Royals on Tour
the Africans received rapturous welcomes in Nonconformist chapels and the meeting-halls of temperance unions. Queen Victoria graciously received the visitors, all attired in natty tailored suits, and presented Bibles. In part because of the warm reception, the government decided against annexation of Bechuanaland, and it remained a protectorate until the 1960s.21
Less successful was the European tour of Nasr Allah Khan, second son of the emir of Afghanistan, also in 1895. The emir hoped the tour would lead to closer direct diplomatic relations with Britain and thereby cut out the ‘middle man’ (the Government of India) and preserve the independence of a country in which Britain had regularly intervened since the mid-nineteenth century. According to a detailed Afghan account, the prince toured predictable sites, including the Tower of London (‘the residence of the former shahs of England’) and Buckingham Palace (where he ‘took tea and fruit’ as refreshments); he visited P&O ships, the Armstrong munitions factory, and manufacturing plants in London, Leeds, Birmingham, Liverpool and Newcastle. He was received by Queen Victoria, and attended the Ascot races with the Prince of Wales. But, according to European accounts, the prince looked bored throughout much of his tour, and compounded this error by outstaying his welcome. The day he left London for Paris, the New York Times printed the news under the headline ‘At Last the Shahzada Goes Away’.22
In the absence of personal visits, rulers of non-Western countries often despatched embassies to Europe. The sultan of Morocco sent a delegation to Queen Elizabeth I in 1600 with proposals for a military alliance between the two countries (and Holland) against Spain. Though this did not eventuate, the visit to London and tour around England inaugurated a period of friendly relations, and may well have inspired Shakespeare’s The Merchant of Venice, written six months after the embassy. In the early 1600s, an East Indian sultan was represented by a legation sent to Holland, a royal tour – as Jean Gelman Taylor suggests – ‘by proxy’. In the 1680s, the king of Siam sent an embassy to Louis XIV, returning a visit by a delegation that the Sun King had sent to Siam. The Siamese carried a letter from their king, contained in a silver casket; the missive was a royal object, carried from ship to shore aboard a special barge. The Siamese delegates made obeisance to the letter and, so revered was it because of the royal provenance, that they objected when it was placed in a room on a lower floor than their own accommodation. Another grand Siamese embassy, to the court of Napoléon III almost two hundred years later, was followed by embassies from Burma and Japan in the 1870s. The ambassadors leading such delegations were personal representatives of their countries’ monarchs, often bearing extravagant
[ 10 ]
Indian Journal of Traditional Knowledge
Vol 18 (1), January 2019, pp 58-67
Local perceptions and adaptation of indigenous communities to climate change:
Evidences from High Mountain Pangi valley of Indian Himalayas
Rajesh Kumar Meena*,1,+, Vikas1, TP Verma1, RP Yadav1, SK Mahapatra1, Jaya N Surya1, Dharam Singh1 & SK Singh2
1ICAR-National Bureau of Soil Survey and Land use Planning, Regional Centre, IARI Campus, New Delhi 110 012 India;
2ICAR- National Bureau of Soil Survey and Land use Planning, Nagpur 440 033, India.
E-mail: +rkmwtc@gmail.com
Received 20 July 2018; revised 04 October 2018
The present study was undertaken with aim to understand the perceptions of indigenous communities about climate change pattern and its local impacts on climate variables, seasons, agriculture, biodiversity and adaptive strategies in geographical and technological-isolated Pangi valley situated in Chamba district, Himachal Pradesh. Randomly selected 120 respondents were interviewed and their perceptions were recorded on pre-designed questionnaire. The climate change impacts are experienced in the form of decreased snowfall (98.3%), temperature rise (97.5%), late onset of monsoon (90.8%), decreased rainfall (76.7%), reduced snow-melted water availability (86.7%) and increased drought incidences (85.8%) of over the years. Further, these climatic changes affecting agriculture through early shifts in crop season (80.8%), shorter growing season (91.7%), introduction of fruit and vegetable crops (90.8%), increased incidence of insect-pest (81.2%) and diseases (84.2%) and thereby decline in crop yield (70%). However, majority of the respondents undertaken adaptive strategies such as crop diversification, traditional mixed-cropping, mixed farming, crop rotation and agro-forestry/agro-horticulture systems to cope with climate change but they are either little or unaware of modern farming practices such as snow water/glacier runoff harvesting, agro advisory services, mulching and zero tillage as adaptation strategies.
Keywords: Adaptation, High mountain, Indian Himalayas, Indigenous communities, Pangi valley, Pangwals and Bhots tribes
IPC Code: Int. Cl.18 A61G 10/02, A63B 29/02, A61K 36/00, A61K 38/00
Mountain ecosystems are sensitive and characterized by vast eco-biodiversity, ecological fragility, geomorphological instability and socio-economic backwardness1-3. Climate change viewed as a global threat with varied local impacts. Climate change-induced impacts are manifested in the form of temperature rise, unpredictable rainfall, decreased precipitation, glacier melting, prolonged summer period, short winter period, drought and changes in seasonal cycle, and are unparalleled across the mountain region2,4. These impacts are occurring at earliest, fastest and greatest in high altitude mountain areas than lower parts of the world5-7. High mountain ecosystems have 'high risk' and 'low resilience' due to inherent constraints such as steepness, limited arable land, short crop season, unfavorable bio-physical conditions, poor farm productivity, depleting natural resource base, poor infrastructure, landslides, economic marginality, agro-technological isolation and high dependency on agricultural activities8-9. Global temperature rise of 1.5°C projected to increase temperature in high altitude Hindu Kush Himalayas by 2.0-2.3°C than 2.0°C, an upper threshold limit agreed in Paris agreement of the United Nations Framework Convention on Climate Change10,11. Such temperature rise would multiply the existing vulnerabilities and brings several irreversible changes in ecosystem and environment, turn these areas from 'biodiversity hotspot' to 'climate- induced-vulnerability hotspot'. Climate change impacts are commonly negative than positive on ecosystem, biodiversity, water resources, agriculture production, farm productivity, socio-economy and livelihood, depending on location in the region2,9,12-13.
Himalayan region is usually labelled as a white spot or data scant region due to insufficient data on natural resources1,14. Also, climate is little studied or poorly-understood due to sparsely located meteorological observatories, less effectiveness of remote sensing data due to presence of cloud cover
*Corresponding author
=======
### TASK DESCRIPTION
Copy out, from the listing above, every line that contains the string "Soil".

### WRITTEN SOLUTION
1ICAR-National Bureau of Soil Survey and Land use Planning, Regional Centre, IARI Campus, New Delhi 110 012 India;
2ICAR- National Bureau of Soil Survey and Land use Planning, Nagpur 440 033, India.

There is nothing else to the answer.